With the availability of so many kinds of insurance, it can be confusing trying to select the kind of insurance that is most appropriate for your personal and financial circumstances. Life insurance is valuable to have for the protection of your financial assets now and to ensure that the costs of your final expenses are taken care of. Life insurance is also worth considering for the unexpected turns that life often takes. Treating many of the diseases that strike older adults is becoming increasingly more expensive and has put a real strain on the retirement funds of many people. You can offset the unexpected and very expensive costs of prolonged medical treatments including extended care nursing, with partial or total withdrawals from your life insurance.
But how do you choose what kind of life insurance is the best fit for your personal circumstances? Should you invest in more than one kind of life insurance? There are many factors that you must consider that will help you in answering these questions. Does your employer offer a life insurance plan? How old are you? Are you nearing or in retirement? What is the state of your present health? What is your family history for major diseases? How much money could you afford to spend monthly, annually, or in one large payment for life insurance? Is your retirement fund big enough to cover retirement living, the expenses of an unexpected and lengthy illness, and also cover the costs of memorial and burial services when you die without having life insurance? These are questions to consider and to consult with a professional insurance agent about as well.
Term life and whole life insurance are the two kinds of life insurances that many of us hear about the most. But what do their names mean and what are the differences between the two? Is one kind of life insurance better overall than the other? The following information is intended to help you better understand term life insurance VS whole life insurance.
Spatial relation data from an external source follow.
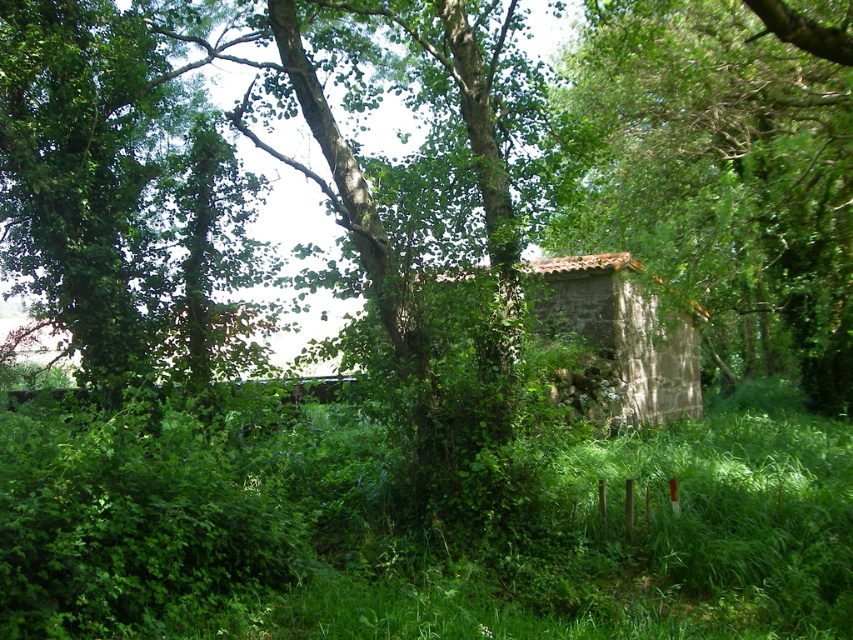
Question: Does green leafy grass at center appear under stone textured hut at center?

Choices:
 (A) no
 (B) yes

Answer: (B)

Question: Considering the real-world distances, which object is closest to the green leafy tree at center?

Choices:
 (A) green leafy grass at center
 (B) stone textured hut at center

Answer: (A)

Question: In this image, where is green leafy grass at center located relative to green leafy tree at center?

Choices:
 (A) right
 (B) left

Answer: (B)

Question: Does green leafy grass at center have a greater width compared to stone textured hut at center?

Choices:
 (A) yes
 (B) no

Answer: (A)

Question: Among these objects, which one is nearest to the camera?

Choices:
 (A) green leafy tree at center
 (B) stone textured hut at center
 (C) green leafy grass at center

Answer: (C)

Question: Which point appears closest to the camera in this image?

Choices:
 (A) (582, 330)
 (B) (837, 611)
 (C) (815, 216)

Answer: (B)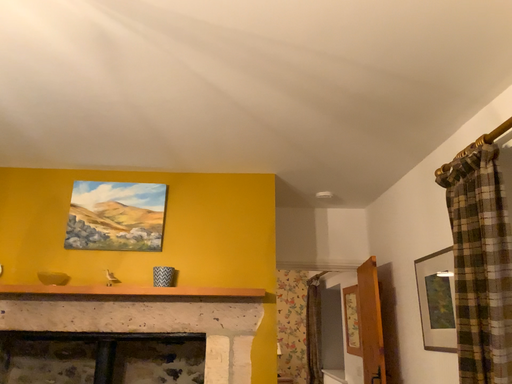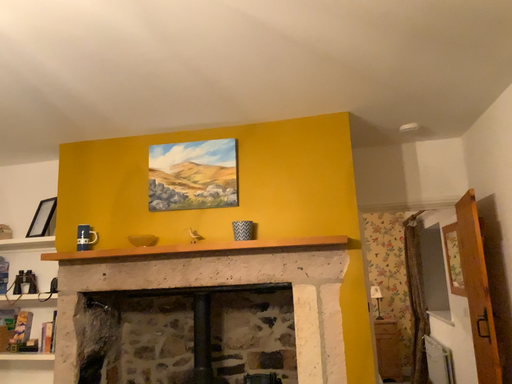
Question: How did the camera likely rotate when shooting the video?

Choices:
 (A) rotated right
 (B) rotated left

Answer: (B)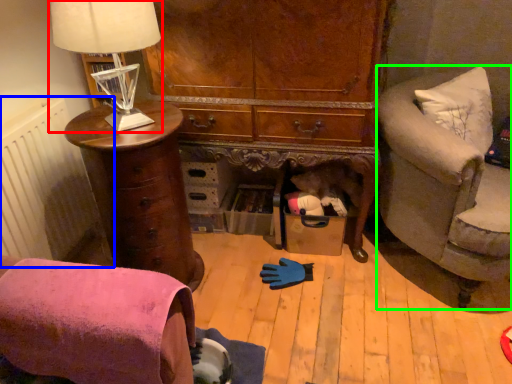
Question: Which object is the closest to the table lamp (highlighted by a red box)? Choose among these: radiator (highlighted by a blue box) or studio couch (highlighted by a green box).

Choices:
 (A) radiator
 (B) studio couch

Answer: (A)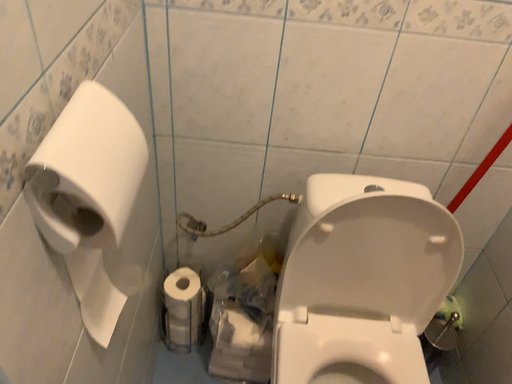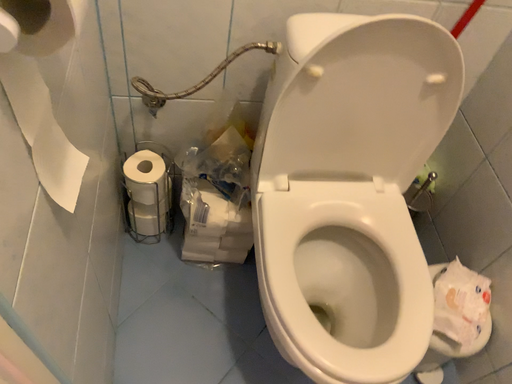
Question: How did the camera likely rotate when shooting the video?

Choices:
 (A) rotated right
 (B) rotated left

Answer: (A)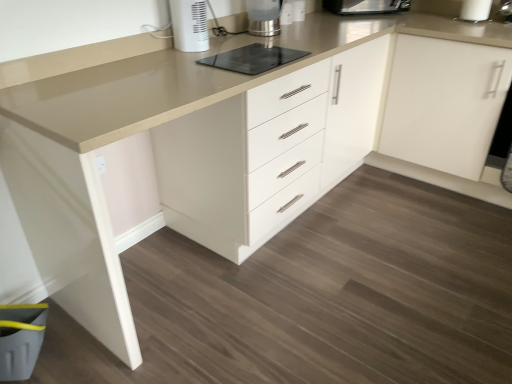
Question: Is white plastic heater at upper center, acting as the 2th home appliance starting from the right, completely or partially inside metallic silver kettle at upper center, the first home appliance positioned from the back?

Choices:
 (A) no
 (B) yes

Answer: (A)

Question: Considering the relative positions of metallic silver kettle at upper center, which is the 2th home appliance from left to right, and white plastic heater at upper center, acting as the 2th home appliance starting from the right, in the image provided, is metallic silver kettle at upper center, which is the 2th home appliance from left to right, to the left of white plastic heater at upper center, acting as the 2th home appliance starting from the right, from the viewer's perspective?

Choices:
 (A) no
 (B) yes

Answer: (A)

Question: From a real-world perspective, is metallic silver kettle at upper center, which is the 2th home appliance from left to right, on white plastic heater at upper center, which is counted as the first home appliance, starting from the left?

Choices:
 (A) yes
 (B) no

Answer: (B)

Question: Is metallic silver kettle at upper center, which is the second home appliance from front to back, bigger than white plastic heater at upper center, acting as the 2th home appliance starting from the right?

Choices:
 (A) no
 (B) yes

Answer: (B)

Question: Is the position of metallic silver kettle at upper center, which is the 2th home appliance from left to right, more distant than that of white plastic heater at upper center, the 1th home appliance in the front-to-back sequence?

Choices:
 (A) yes
 (B) no

Answer: (A)

Question: Is metallic silver kettle at upper center, the first home appliance positioned from the back, far from white plastic heater at upper center, the 1th home appliance in the front-to-back sequence?

Choices:
 (A) yes
 (B) no

Answer: (B)

Question: Is metallic silver kettle at upper center, which is the 2th home appliance from left to right, far from white matte cabinet at upper right?

Choices:
 (A) yes
 (B) no

Answer: (B)

Question: Is metallic silver kettle at upper center, the first home appliance positioned from the back, outside of white matte cabinet at upper right?

Choices:
 (A) yes
 (B) no

Answer: (A)

Question: From a real-world perspective, is metallic silver kettle at upper center, which is the 2th home appliance from left to right, positioned over white matte cabinet at upper right based on gravity?

Choices:
 (A) no
 (B) yes

Answer: (B)

Question: Can you confirm if metallic silver kettle at upper center, the first home appliance positioned from the back, is wider than white matte cabinet at upper right?

Choices:
 (A) no
 (B) yes

Answer: (A)

Question: Is metallic silver kettle at upper center, which is the second home appliance from front to back, taller than white matte cabinet at upper right?

Choices:
 (A) no
 (B) yes

Answer: (A)

Question: Does metallic silver kettle at upper center, the first home appliance positioned from the back, have a larger size compared to white matte cabinet at upper right?

Choices:
 (A) no
 (B) yes

Answer: (A)

Question: Does black glass cooktop at center have a larger size compared to metallic silver kettle at upper center, the first home appliance in the right-to-left sequence?

Choices:
 (A) no
 (B) yes

Answer: (A)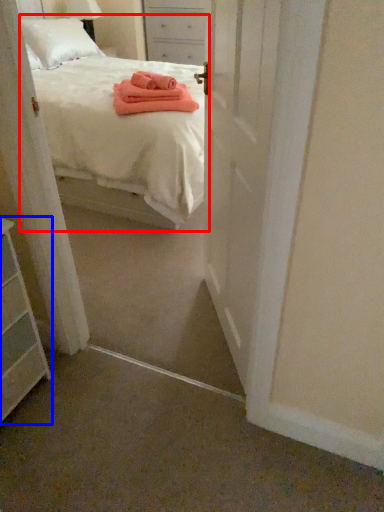
Question: Which of the following is the closest to the observer, bed (highlighted by a red box) or chest of drawers (highlighted by a blue box)?

Choices:
 (A) bed
 (B) chest of drawers

Answer: (B)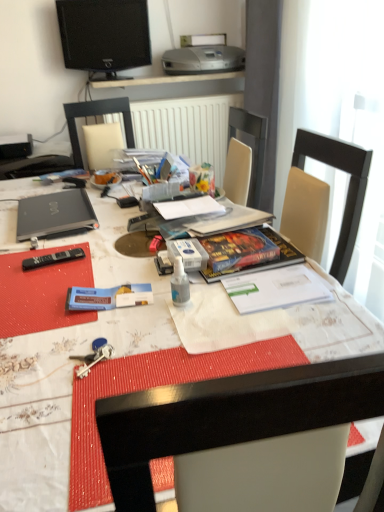
Question: From a real-world perspective, is black matte laptop at left on silver metallic printer at upper center?

Choices:
 (A) no
 (B) yes

Answer: (A)

Question: Is black matte laptop at left completely or partially outside of silver metallic printer at upper center?

Choices:
 (A) no
 (B) yes

Answer: (B)

Question: Is black matte laptop at left wider than silver metallic printer at upper center?

Choices:
 (A) yes
 (B) no

Answer: (B)

Question: Is black matte laptop at left facing away from silver metallic printer at upper center?

Choices:
 (A) yes
 (B) no

Answer: (B)

Question: Is black matte laptop at left to the left of silver metallic printer at upper center from the viewer's perspective?

Choices:
 (A) yes
 (B) no

Answer: (A)

Question: Is silver metallic printer at upper center inside the boundaries of black plastic remote control at lower left, or outside?

Choices:
 (A) inside
 (B) outside

Answer: (B)

Question: From the image's perspective, relative to black plastic remote control at lower left, is silver metallic printer at upper center above or below?

Choices:
 (A) below
 (B) above

Answer: (B)

Question: Considering the relative positions of silver metallic printer at upper center and black plastic remote control at lower left in the image provided, is silver metallic printer at upper center to the left or to the right of black plastic remote control at lower left?

Choices:
 (A) left
 (B) right

Answer: (B)

Question: Considering the positions of silver metallic printer at upper center and black plastic remote control at lower left in the image, is silver metallic printer at upper center taller or shorter than black plastic remote control at lower left?

Choices:
 (A) tall
 (B) short

Answer: (A)

Question: From a real-world perspective, is black matte laptop at left positioned above or below transparent plastic spray bottle at center?

Choices:
 (A) below
 (B) above

Answer: (A)

Question: From their relative heights in the image, would you say black matte laptop at left is taller or shorter than transparent plastic spray bottle at center?

Choices:
 (A) tall
 (B) short

Answer: (B)

Question: In the image, is black matte laptop at left positioned in front of or behind transparent plastic spray bottle at center?

Choices:
 (A) front
 (B) behind

Answer: (B)

Question: Choose the correct answer: Is black matte laptop at left inside transparent plastic spray bottle at center or outside it?

Choices:
 (A) outside
 (B) inside

Answer: (A)

Question: From their relative heights in the image, would you say black glossy television at upper center is taller or shorter than black matte laptop at left?

Choices:
 (A) short
 (B) tall

Answer: (B)

Question: Does point (82, 39) appear closer or farther from the camera than point (94, 219)?

Choices:
 (A) farther
 (B) closer

Answer: (A)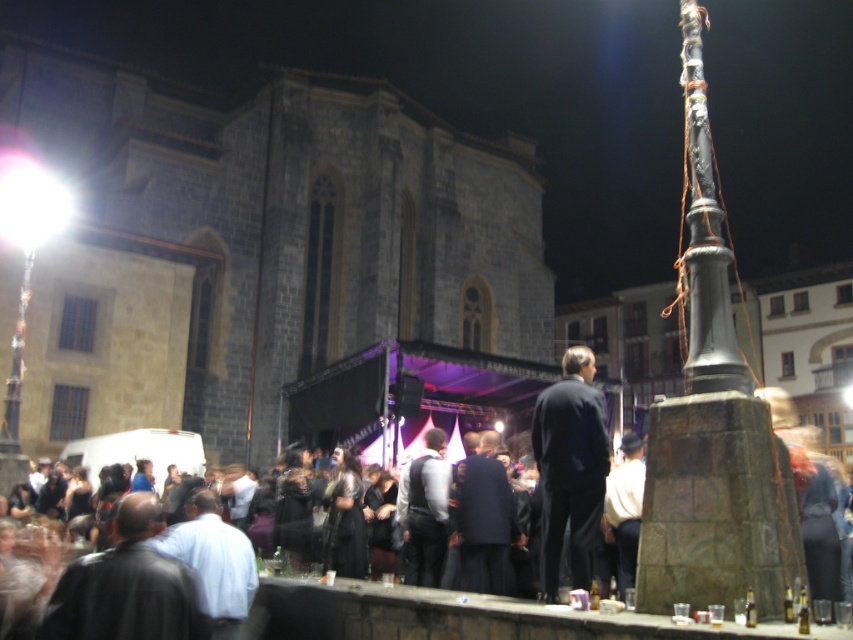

Term life insurance is so named because it signifies a kind of life insurance that stays in effect for a specified amount of time. Typically this means time terms of 10, 15, 20, or 30 years. Term life insurance often costs much less than whole life insurance because of these shorter amounts of time that a policy is in effect. That makes it appealing for those that cannot afford whole life insurance, for younger people not ready for whole life insurance yet, or for those not needing longer term life insurance. Your home and other financial assets are fully protected throughout the time term of your policy. This also offers financial security for your loved ones in the event you unexpectedly suffer dismemberment or are killed.
Whole life insurance is so named because this traditional kind of life insurance remains in effect for the life of the policy owner. Whole life premiums cost more than those paid for term life insurance, but whole life insurance carries a guaranteed death benefit and cash value amount. The cash value of whole life insurance grows much more than term life insurance due to the longer term and higher amounts paid in premiums with this kind of life insurance. Dividends are earned and can be used for unexpected costs such as treating a major disease. Whole life insurance offers the same financial protection for your family in the event you experience an accidental or expected death.
Owning both kinds of life insurance is not a bad idea if you can afford to. That way you can tap into whichever life insurance is most liquid and with the fewest penalties for funds for use in times of emergency.